TASK DETAILS
Starting at the line that contains "28: (104, 226, 2.88)", restate each line word for word through the final line of the data, keeping both ends.

MATERIAL PROVIDED
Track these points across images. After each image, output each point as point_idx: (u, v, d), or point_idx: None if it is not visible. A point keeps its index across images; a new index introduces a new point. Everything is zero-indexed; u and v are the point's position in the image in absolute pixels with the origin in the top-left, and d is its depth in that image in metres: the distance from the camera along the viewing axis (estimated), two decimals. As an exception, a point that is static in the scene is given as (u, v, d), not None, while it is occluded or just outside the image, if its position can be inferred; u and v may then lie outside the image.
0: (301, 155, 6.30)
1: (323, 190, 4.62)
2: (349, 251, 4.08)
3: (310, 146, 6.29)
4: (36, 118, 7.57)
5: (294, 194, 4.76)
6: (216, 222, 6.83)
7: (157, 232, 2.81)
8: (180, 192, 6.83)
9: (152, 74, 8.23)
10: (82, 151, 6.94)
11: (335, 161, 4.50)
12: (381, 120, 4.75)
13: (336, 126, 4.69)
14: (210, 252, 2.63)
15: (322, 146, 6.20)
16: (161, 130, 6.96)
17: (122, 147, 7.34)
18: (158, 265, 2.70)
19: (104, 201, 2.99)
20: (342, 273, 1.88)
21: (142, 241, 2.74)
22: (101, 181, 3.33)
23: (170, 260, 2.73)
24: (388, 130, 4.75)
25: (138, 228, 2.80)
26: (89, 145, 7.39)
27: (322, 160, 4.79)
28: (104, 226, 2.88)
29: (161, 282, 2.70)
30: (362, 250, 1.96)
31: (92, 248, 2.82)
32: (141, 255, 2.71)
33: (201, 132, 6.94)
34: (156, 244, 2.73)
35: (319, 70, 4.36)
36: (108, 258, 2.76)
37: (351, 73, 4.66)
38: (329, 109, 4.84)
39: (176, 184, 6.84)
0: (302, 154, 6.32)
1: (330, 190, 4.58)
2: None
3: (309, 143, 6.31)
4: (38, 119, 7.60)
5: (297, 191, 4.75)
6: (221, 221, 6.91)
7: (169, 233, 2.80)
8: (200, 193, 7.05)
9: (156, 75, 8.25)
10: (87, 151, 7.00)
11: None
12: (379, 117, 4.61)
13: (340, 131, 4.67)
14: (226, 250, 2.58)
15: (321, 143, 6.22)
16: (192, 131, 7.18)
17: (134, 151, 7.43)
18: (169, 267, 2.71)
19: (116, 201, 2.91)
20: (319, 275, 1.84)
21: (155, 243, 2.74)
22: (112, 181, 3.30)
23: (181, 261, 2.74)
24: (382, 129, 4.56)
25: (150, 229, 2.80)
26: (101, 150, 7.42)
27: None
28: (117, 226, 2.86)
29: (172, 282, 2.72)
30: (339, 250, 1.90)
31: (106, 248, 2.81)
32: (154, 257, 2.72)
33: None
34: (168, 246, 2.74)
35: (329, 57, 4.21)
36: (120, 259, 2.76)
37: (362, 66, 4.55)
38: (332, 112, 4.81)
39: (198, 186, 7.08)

EXERCISE ANSWER
28: (104, 226, 2.88)
29: (161, 282, 2.70)
30: (362, 250, 1.96)
31: (92, 248, 2.82)
32: (141, 255, 2.71)
33: (201, 132, 6.94)
34: (156, 244, 2.73)
35: (319, 70, 4.36)
36: (108, 258, 2.76)
37: (351, 73, 4.66)
38: (329, 109, 4.84)
39: (176, 184, 6.84)
0: (302, 154, 6.32)
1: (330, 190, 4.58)
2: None
3: (309, 143, 6.31)
4: (38, 119, 7.60)
5: (297, 191, 4.75)
6: (221, 221, 6.91)
7: (169, 233, 2.80)
8: (200, 193, 7.05)
9: (156, 75, 8.25)
10: (87, 151, 7.00)
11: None
12: (379, 117, 4.61)
13: (340, 131, 4.67)
14: (226, 250, 2.58)
15: (321, 143, 6.22)
16: (192, 131, 7.18)
17: (134, 151, 7.43)
18: (169, 267, 2.71)
19: (116, 201, 2.91)
20: (319, 275, 1.84)
21: (155, 243, 2.74)
22: (112, 181, 3.30)
23: (181, 261, 2.74)
24: (382, 129, 4.56)
25: (150, 229, 2.80)
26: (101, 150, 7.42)
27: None
28: (117, 226, 2.86)
29: (172, 282, 2.72)
30: (339, 250, 1.90)
31: (106, 248, 2.81)
32: (154, 257, 2.72)
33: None
34: (168, 246, 2.74)
35: (329, 57, 4.21)
36: (120, 259, 2.76)
37: (362, 66, 4.55)
38: (332, 112, 4.81)
39: (198, 186, 7.08)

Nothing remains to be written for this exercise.